Since the chemical distance computations occur in parallel (BasicOptions%Python_Nproc), the output is messy and non-consecutive. If any problem with the mapping occurs, more details are printed to the standard output.

Intermediates to be mapped:  reactants product0_0
ERROR :     0.057s : Model is infeasible.
Success:  False
type_R =  ['C', 'C', 'C', 'O', 'C', 'C', 'H', 'H', 'C', 'H', 'H', 'H', 'H', 'H', 'H', 'C', 'C', 'H', 'H', 'C', 'O', 'C', 'H', 'C', 'O', 'H', 'H', 'H', 'H', 'H']
type_P =  ['C', 'C', 'C', 'O', 'C', 'C', 'H', 'H', 'C', 'H', 'H', 'H', 'H', 'H', 'H', 'C', 'C', 'H', 'H', 'C', 'O', 'C', 'H', 'C', 'O', 'H', 'H', 'H', 'H', 'H']
bondlist_R =  [(0, 2), (0, 4), (0, 20), (1, 2), (1, 8), (1, 7), (1, 15), (2, 9), (2, 10), (4, 5), (4, 11), (4, 12), (5, 8), (5, 13), (5, 14), (6, 8), (8, 17), (3, 21), (15, 16), (15, 21), (15, 18), (16, 19), (16, 24), (19, 22), (19, 25), (19, 26), (21, 23), (23, 27), (23, 28), (23, 29)]
bondlist_P =  [(0, 1), (0, 2), (0, 3), (1, 4), (1, 13), (2, 5), (2, 6), (2, 7), (4, 8), (4, 14), (5, 8), (5, 9), (5, 10), (8, 11), (8, 12), (15, 16), (15, 17), (15, 18), (15, 27), (16, 19), (16, 20), (19, 21), (19, 22), (19, 28), (21, 23), (21, 24), (23, 25), (23, 26), (23, 29)]
active_bonds_R =  [(5, 13), (5, 14)]
active_bonds_P =  [(1, 13), (4, 14), (15, 27), (19, 28), (23, 29)]

2.2.3. Step 3

The third and final step of the ACErxn run involves finding the shortest paths connecting the reactant and product through each intermediate in the network.

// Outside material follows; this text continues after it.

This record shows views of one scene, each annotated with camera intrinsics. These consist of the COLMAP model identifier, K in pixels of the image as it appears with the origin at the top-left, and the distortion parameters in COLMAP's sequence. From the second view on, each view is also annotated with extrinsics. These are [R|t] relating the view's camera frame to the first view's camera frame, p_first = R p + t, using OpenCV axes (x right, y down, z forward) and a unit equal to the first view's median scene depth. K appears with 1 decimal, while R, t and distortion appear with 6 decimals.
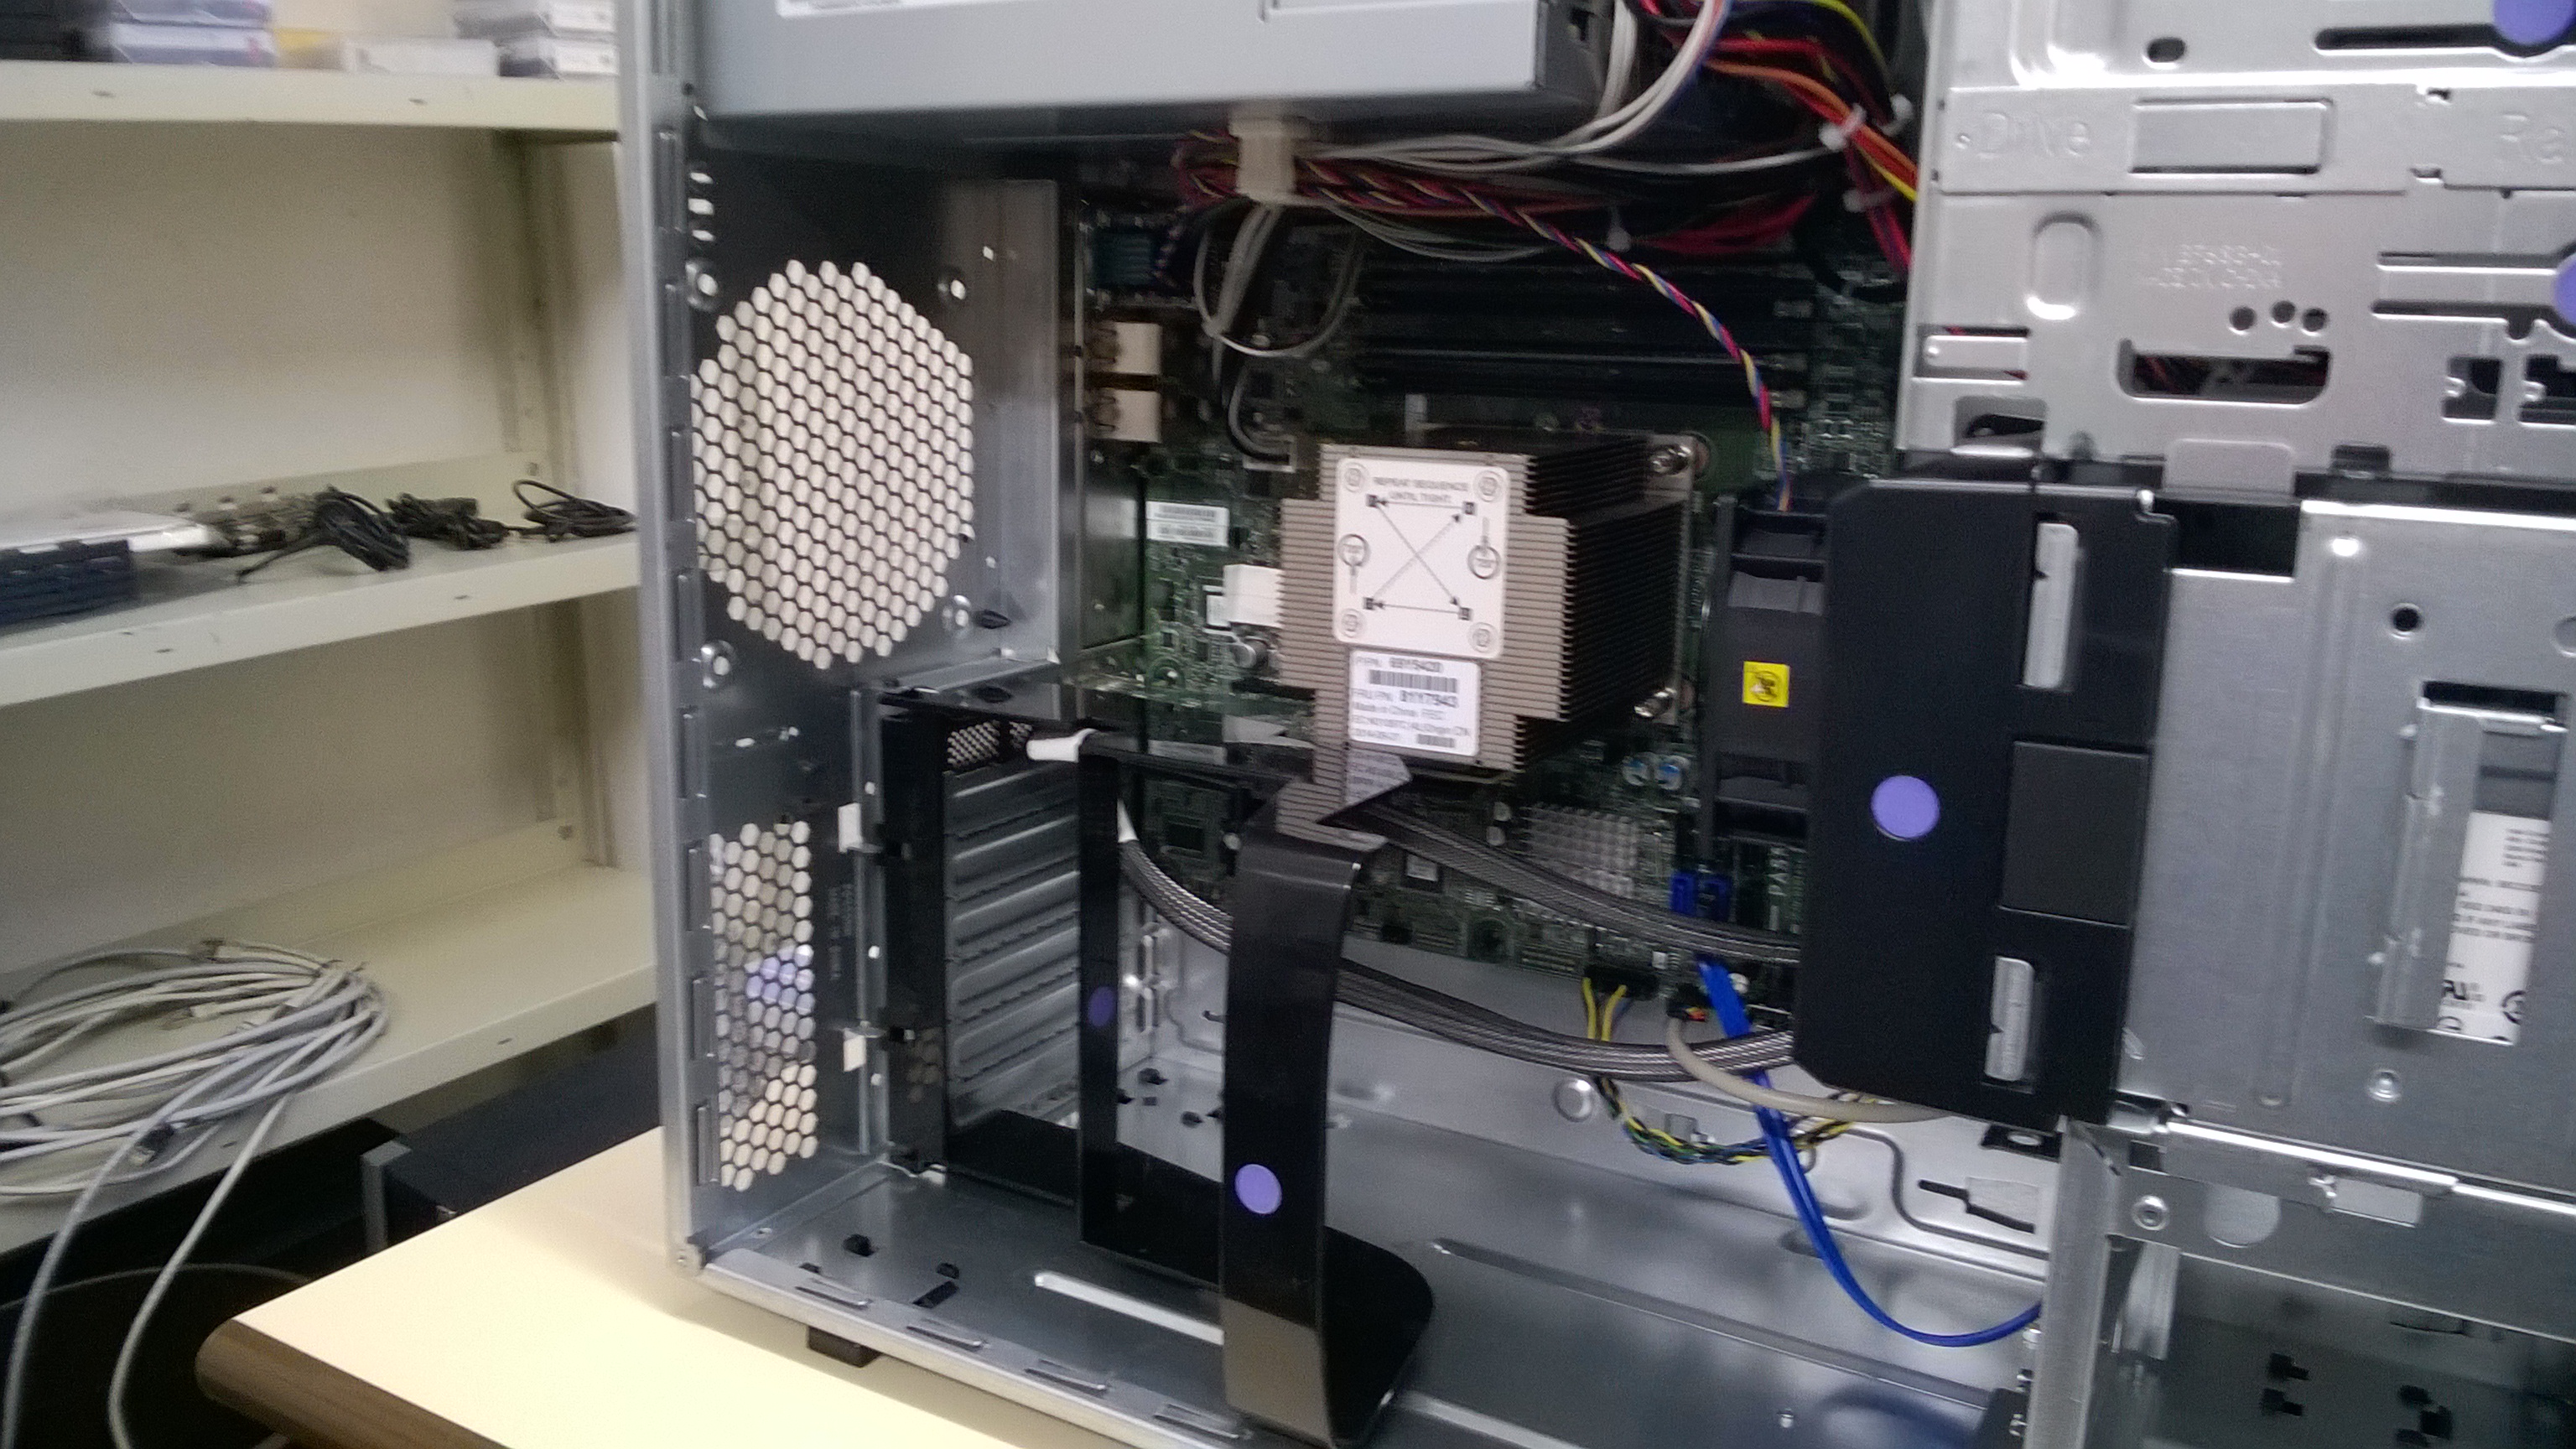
lens RADIAL K [[2029.7, 0, 1284.4], [0, 2029.7, 732.8], [0, 0, 1]] dist [0.004755, -0.003500]
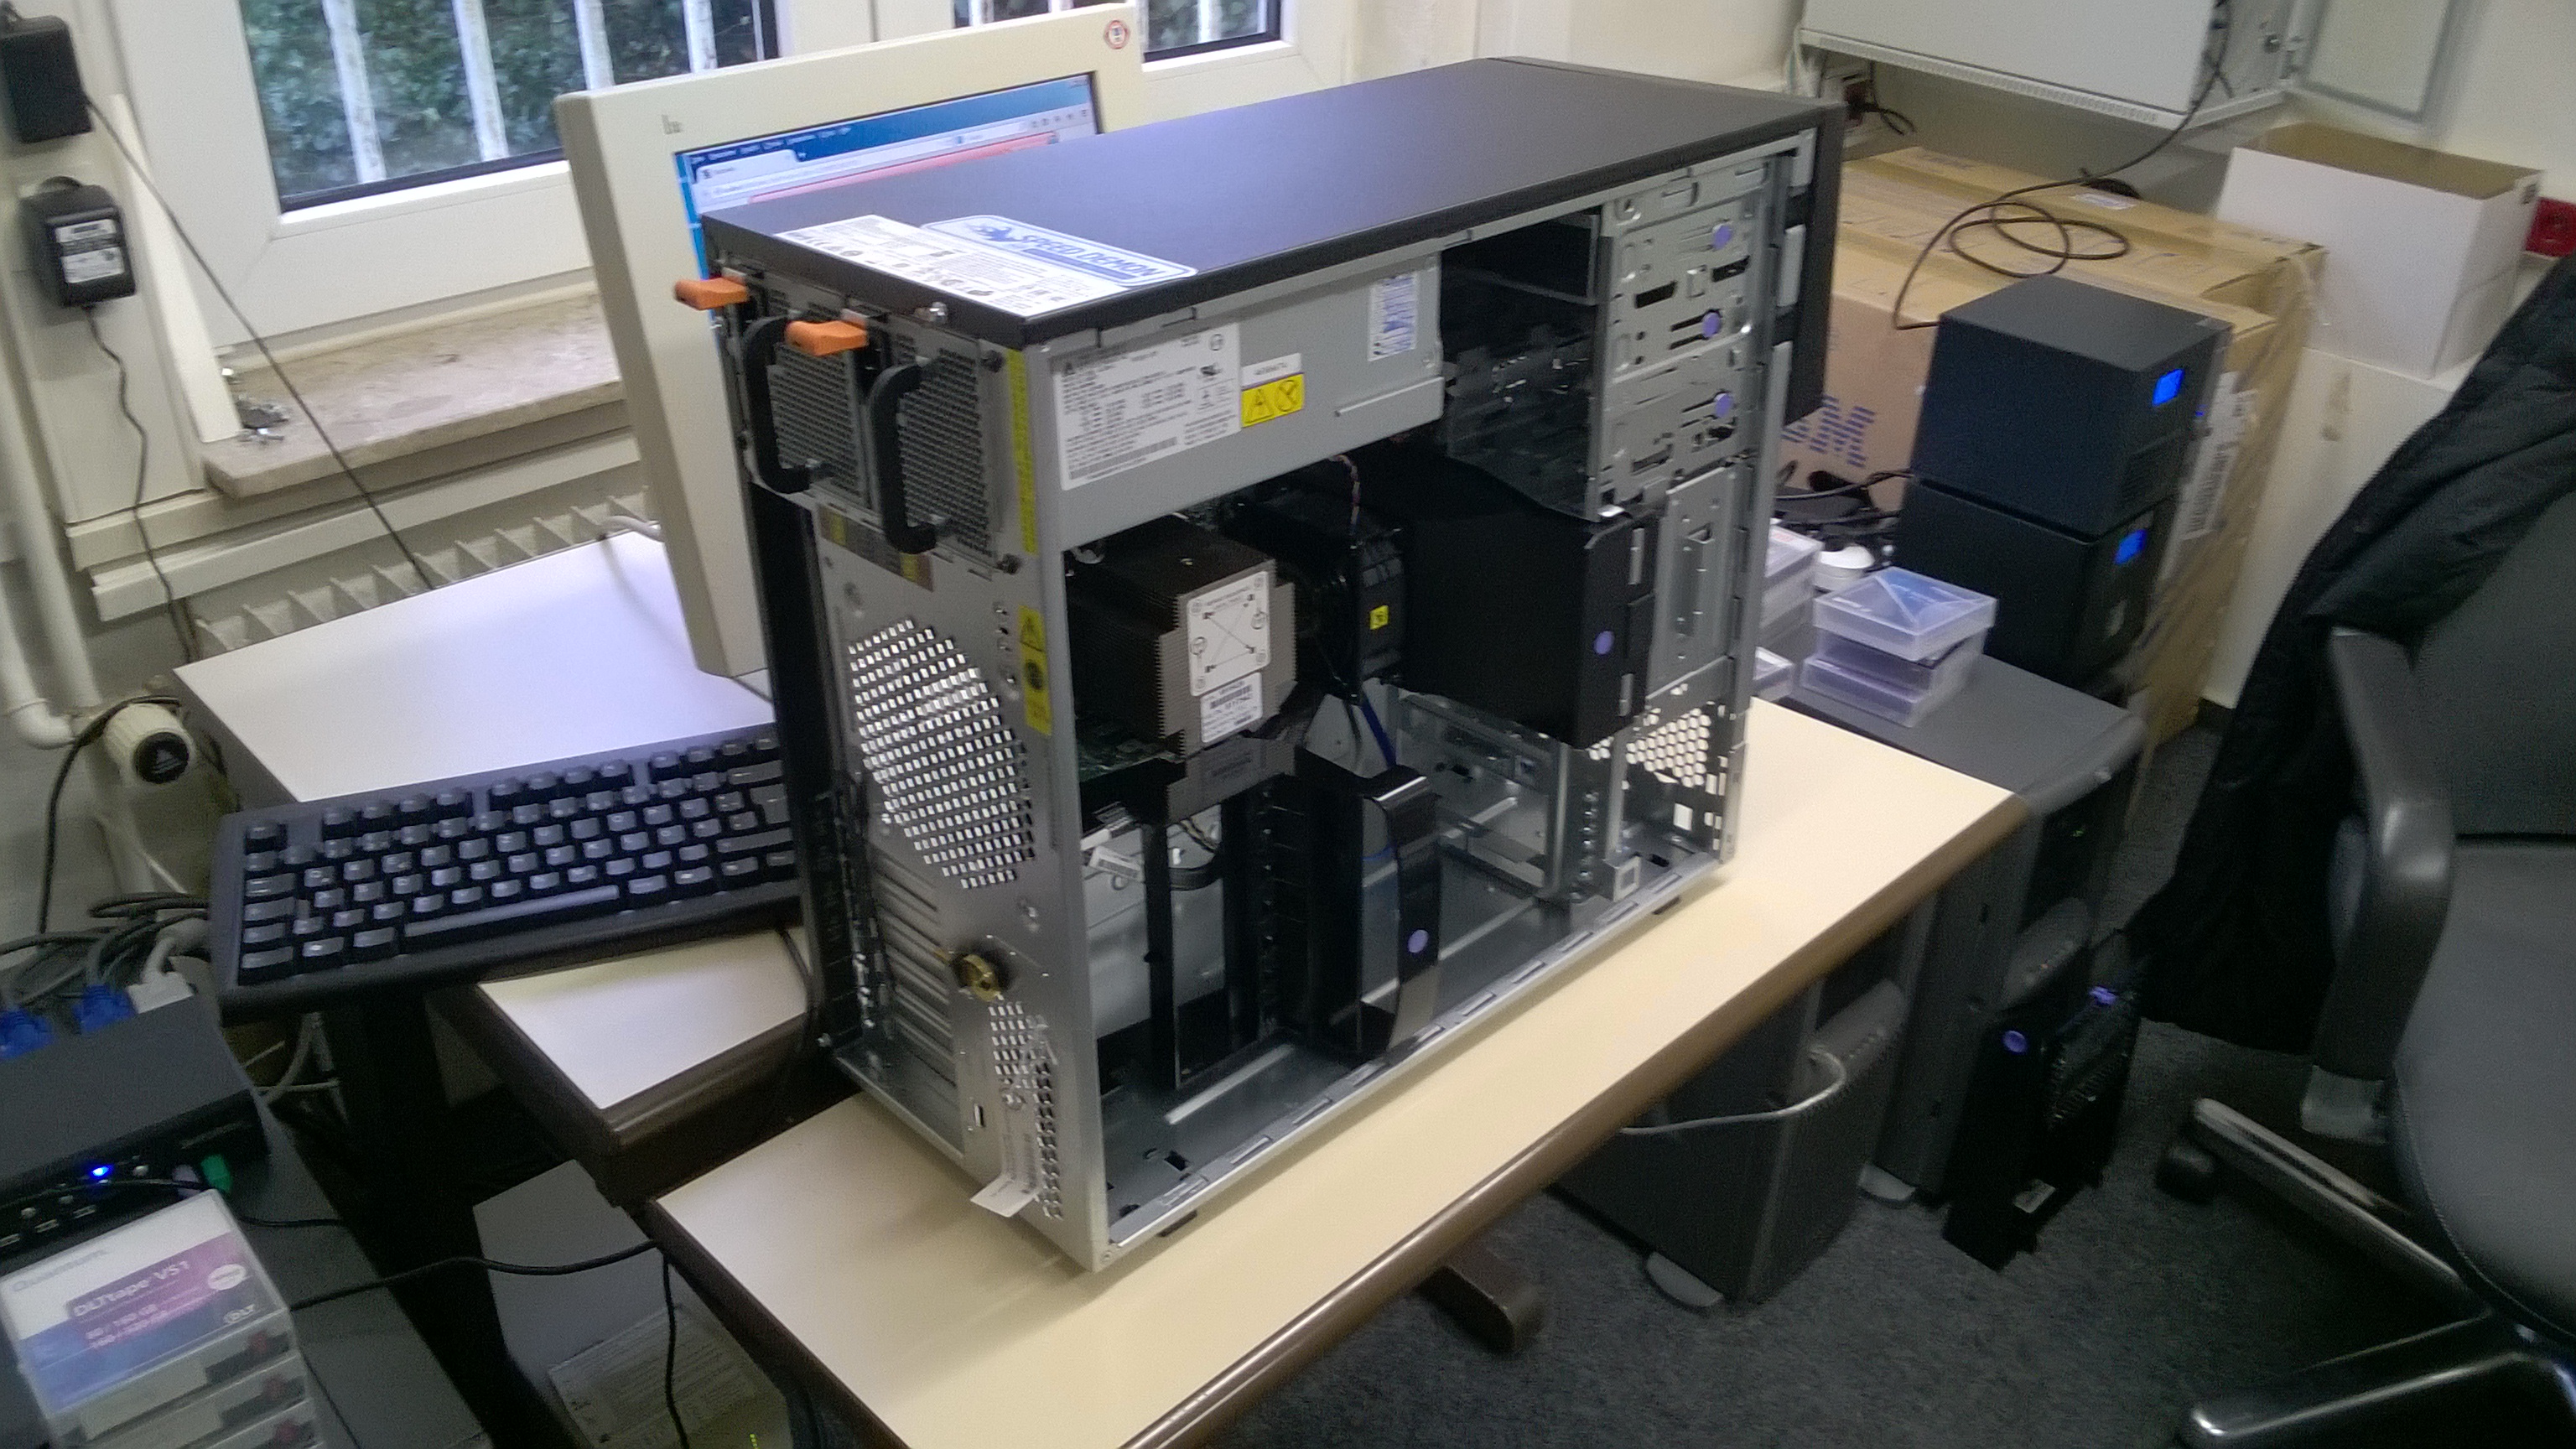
lens RADIAL K [[2029.7, 0, 1293.3], [0, 2029.7, 717.9], [0, 0, 1]] dist [0.004755, -0.003500]
pose [[0.258488, -0.466209, 0.846070, -1.499886], [0.224620, 0.880836, 0.416741, -0.770104], [-0.939537, 0.082321, 0.332405, 0.364106]]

The path lengths are defined in terms of chemical distance (number of bonds broken and formed).

=================================
Step 3: Network minimization
=================================

For each path, the output contains information about the intermediates through which the shortest paths pass, and the chemical distance of the path. The example below concerns the path from reactant to product via intermediate 1_1_13 (which has the index 10 in the full list of intermediates). The search is separated into (i) the search for the shortest path from the reactant to intermediate 1_1_13, and (ii) the shortest path from intermediate 1_1_13 to the product. The path runs through a total of 4 intermediates (2, 10, 11, 35), and has a total chemical distance of 11 (5+6).

Search for path through IM  1_1_13 , which has  11  neighbors
Paths to reactant found:  50 [0, 2, 10] 5
Paths to product found:  50 [10, 11, 35] 6

As before, the path finding algorithm runs in parallel so that the output can be messy and non-consecutive.

Finally, at the end of step 3, the shortest paths from reactant to product are printed. The output contains the names of the intermediates involved, the chemical distance (cd) of each individual step (A -cd-> B), and the total chemical distance.

-------------------------------------------
The shortest paths from reactant to product
-------------------------------------------
R1 -1-> 1_1_0 -4-> P1        5
R1 -1-> 1_1_1 -4-> P1        5
R1 -2-> IM1 -3-> P1        5
R1 -3-> 1_1_9 -2-> P1        5
R1 -1-> 1_1_1 -2-> 1_1_9 -2-> P1        5
R1 -3-> IM2 -2-> P1        5
R1 -2-> IM1 -1-> IM2 -2-> P1        5

2.3. Additional Files

The acerxn subfolder in the PLAMS working directory contains legacy information from older implementations. The contents of the subfolders Step1, Step2, and Step3 should be mainly useful for users familiar with the older implementations.

2.4. Geometry Optimization Output

All geometry optimization is handled by PLAMS, and therefore any output can be found in the PLAMS working directory (plams_workdir). By default very little information is kept, and the only file of interest is the file plams_workdir/amsworkerpool.err. This file contains some error information on each of the geometry optimizations that failed.

The user can specify how much of the geometry optimization files should be saved with the keywords IntermediateGeneration%AmsOptions%KeepAMSFiles (default: False), and IntermediateGeneration%AmsOptions%KeepAMSRunning (default: True). Setting the former keyword to True will store all geometry optimization output files. Setting the latter keyword to False will result in more information printed to the file plams_workdir/logfile.